Trauma – the scars of modern slavery

Individuals who have become victims of human trafficking and exploitation carry experiences of violence, abuse, fraud and degradation. Those who hardly know anything other than poverty, fear and the feeling of worthlessness quickly lose hope for a better nonviolent life. Many of those affected by human trafficking and prostitution lack the belief that they can have a better life. But even for those who find courage and strength and decide to leave, hurdles and difficulties await.

The greatest hurdle apart from the fear of a chance on the legal job market is the multiple traumas that those affected carry as invisible scars.


We humans experience trauma as a result of events that expose us or those close to us to the danger of death or injury to our body, or to the violation of our psychological integrity. The events are traumatic when they are experienced as threatening by the affected person. The experience is characterised by fear, horror, helplessness and failure.

‘The traumatic stress includes not only the trauma itself, but also the events that take place at a later point in time in connection with the trauma.’ Affected people who come to HOPE FOR THE FUTURE would like to go their own way towards an alternative professional future and have to do so with all the scars and injuries that their past has brought with it.

Stories of affected people like those of JoanaSusanInes and others show how many different traumatic experiences the survivors must face while on their path to a non-violent future free from exploitation.


Psychology distinguishes between two types of trauma: those that come about as a result of a decisive event such as an accident, the death of a loved one or a disaster, and relational traumas that cause massive shocks to the self and the structures of attachment. The second form is much more complex, can stay with those affected for a longer period and can be more serious with more impact.

Even if the exploiters and oppressors no longer have any contact to the survivors of human trafficking or prostitution, the invisible scars remain. Those affected continue to experience many restrictions in their daily life due to the traumas. Individuals suffer from terrible memories, tormenting nightmares, or random flashbacks that are accompanied by overwhelming emotions and physical sensations. A persistent basic fear and the expectation of being threatened or manipulated are constant companions in the experience of those affected – every single day.


The impact of the traumatic stress is serious. The traumatised have difficulties controlling their emotions and, if only looked at the reactions from the outside, often react inappropriately. However, these response patterns can be explained by their past and the coping strategies they have experienced in response to the violent and humiliating acts of their oppressors. These strategies were appropriate and necessary in their previous lives, but they are often inadequate and of little help in the new environment.

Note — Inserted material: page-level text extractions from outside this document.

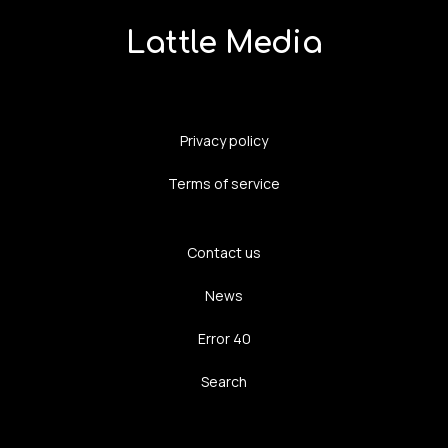
Lattle Media
Privacy policy
Terms of service
Contact us
News
Error 40
Search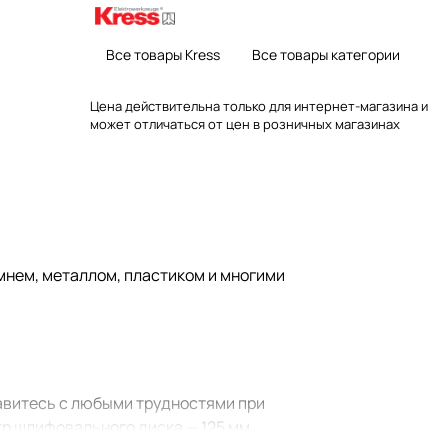
Все товары Kress
Все товары категории
Цена действительна только для интернет-магазина и
может отличаться от цен в розничных магазинах
мнем, металлом, пластиком и многими
авитесь с любыми трудностями при
тр шлифовального диска — 125 мм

Trauma changes people’s self-perception. They think of themselves as worthless and develop the idea that they are to blame for their injuries. Your attitude to life is marked by hopelessness and despair. They hardly manage to feel joy and find it extremely difficult to maintain closeness and social relationships. The traumatisation has an immediate effect on the brain, an increased cortisol level is followed by an increased level of arousal. The constant level of fear and excitement interferes with the performance of the brain and the emotional experience. A feeling of self-ineffectiveness spreads, joy and a sense of achievement are hardly possible. If there is additional experience of stress, the person freezes, incapable of acting or suffers a complete breakdown.

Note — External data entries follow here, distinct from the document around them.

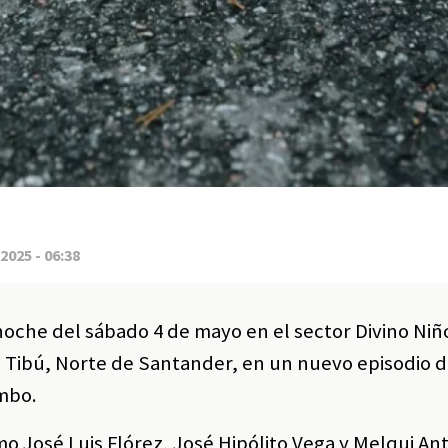
2025 - 06:38
oche del sábado 4 de mayo en el sector Divino Niño
 Tibú, Norte de Santander, en un nuevo episodio d
umbo.
mo José Luis Flórez, José Hipólito Vega y Melqui An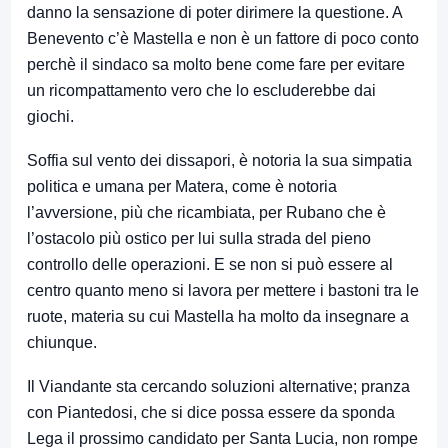
danno la sensazione di poter dirimere la questione. A
Benevento c’è Mastella e non è un fattore di poco conto
perchè il sindaco sa molto bene come fare per evitare
un ricompattamento vero che lo escluderebbe dai
giochi.
Soffia sul vento dei dissapori, è notoria la sua simpatia
politica e umana per Matera, come è notoria
l’avversione, più che ricambiata, per Rubano che è
l’ostacolo più ostico per lui sulla strada del pieno
controllo delle operazioni. E se non si può essere al
centro quanto meno si lavora per mettere i bastoni tra le
ruote, materia su cui Mastella ha molto da insegnare a
chiunque.
Il Viandante sta cercando soluzioni alternative; pranza
con Piantedosi, che si dice possa essere da sponda
Lega il prossimo candidato per Santa Lucia, non rompe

 People who come to HOPE FOR THE FUTURE have already dared to take the most important step into their new future, but great challenges await them. The workshop and work integration programme at HOPE FOR THE FUTURE offers framework conditions that consider the traumatic past of those affected. For the first time in a long time, clients can experience autonomy, competence and a feeling of belonging. They can experience that they have the power to actively make decisions for themselves and that they have the power to make a difference. In addition to that, the survivors feel that they finally belong somewhere and that they are valued.

Even if it is primarily about learning to sew, for example, it is also always about creating an environment for the clients, in which they not only feel safe, but also have a safe haven where their wishes and needs are met with respect. There are always opportunities for breaks and discussions if necessary. The clients are accompanied by social workers.  

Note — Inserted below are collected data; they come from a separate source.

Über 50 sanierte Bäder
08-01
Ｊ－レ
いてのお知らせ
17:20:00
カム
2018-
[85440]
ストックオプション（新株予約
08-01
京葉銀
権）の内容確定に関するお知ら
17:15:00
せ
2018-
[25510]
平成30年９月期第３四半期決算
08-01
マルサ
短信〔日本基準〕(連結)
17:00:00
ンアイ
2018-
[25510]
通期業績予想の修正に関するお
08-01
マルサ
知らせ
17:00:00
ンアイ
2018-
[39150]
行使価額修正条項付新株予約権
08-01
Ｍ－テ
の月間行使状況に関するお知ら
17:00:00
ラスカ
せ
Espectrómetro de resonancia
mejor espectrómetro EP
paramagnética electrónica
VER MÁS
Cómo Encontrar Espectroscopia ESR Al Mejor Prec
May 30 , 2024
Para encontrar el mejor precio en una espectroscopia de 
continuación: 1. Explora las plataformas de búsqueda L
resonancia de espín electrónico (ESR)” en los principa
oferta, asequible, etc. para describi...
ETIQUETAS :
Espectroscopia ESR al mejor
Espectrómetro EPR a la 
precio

The workplace can be experienced as a safe place and must be organised in a structured and predictable way for the traumatised people. There must be clarity about what is happening, why, and how personal needs and wishes are accommodated. This ensures that those affected make experiences beyond exploitation and violence and that their way of experiencing situations is slowly and step by step balanced. This helps them to believe in their self-efficacy, their worth and their integrity again.